**TASK GOAL:**
An identical copy of all the records is what the answer must contain.

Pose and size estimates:
※ ※ ※

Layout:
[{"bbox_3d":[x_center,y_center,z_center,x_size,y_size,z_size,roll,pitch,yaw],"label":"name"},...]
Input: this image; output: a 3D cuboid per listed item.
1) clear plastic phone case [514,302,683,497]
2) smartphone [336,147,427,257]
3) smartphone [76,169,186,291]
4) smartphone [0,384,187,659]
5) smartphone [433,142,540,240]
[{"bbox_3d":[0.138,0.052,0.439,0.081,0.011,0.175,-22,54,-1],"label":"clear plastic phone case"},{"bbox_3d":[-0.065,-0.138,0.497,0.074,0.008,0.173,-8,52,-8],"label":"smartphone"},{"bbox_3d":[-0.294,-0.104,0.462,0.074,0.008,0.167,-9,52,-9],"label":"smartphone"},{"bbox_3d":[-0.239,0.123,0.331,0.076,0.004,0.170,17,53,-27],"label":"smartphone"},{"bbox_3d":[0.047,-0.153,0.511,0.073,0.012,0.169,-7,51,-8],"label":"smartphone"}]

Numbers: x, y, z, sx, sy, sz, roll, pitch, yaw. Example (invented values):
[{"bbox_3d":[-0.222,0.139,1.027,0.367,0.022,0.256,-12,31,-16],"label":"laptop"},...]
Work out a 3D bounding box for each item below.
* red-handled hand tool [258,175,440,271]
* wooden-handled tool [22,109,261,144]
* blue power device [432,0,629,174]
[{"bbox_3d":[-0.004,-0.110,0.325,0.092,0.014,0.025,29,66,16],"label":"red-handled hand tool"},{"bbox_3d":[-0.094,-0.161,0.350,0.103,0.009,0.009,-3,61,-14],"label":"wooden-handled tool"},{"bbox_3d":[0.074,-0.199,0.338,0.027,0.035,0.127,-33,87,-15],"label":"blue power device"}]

※ ※ ※

**REPLY TO THE TASK:**
Layout:
[{"bbox_3d":[x_center,y_center,z_center,x_size,y_size,z_size,roll,pitch,yaw],"label":"name"},...]
Input: this image; output: a 3D cuboid per listed item.
1) clear plastic phone case [514,302,683,497]
2) smartphone [336,147,427,257]
3) smartphone [76,169,186,291]
4) smartphone [0,384,187,659]
5) smartphone [433,142,540,240]
[{"bbox_3d":[0.138,0.052,0.439,0.081,0.011,0.175,-22,54,-1],"label":"clear plastic phone case"},{"bbox_3d":[-0.065,-0.138,0.497,0.074,0.008,0.173,-8,52,-8],"label":"smartphone"},{"bbox_3d":[-0.294,-0.104,0.462,0.074,0.008,0.167,-9,52,-9],"label":"smartphone"},{"bbox_3d":[-0.239,0.123,0.331,0.076,0.004,0.170,17,53,-27],"label":"smartphone"},{"bbox_3d":[0.047,-0.153,0.511,0.073,0.012,0.169,-7,51,-8],"label":"smartphone"}]

Numbers: x, y, z, sx, sy, sz, roll, pitch, yaw. Example (invented values):
[{"bbox_3d":[-0.222,0.139,1.027,0.367,0.022,0.256,-12,31,-16],"label":"laptop"},...]
Work out a 3D bounding box for each item below.
* red-handled hand tool [258,175,440,271]
* wooden-handled tool [22,109,261,144]
* blue power device [432,0,629,174]
[{"bbox_3d":[-0.004,-0.110,0.325,0.092,0.014,0.025,29,66,16],"label":"red-handled hand tool"},{"bbox_3d":[-0.094,-0.161,0.350,0.103,0.009,0.009,-3,61,-14],"label":"wooden-handled tool"},{"bbox_3d":[0.074,-0.199,0.338,0.027,0.035,0.127,-33,87,-15],"label":"blue power device"}]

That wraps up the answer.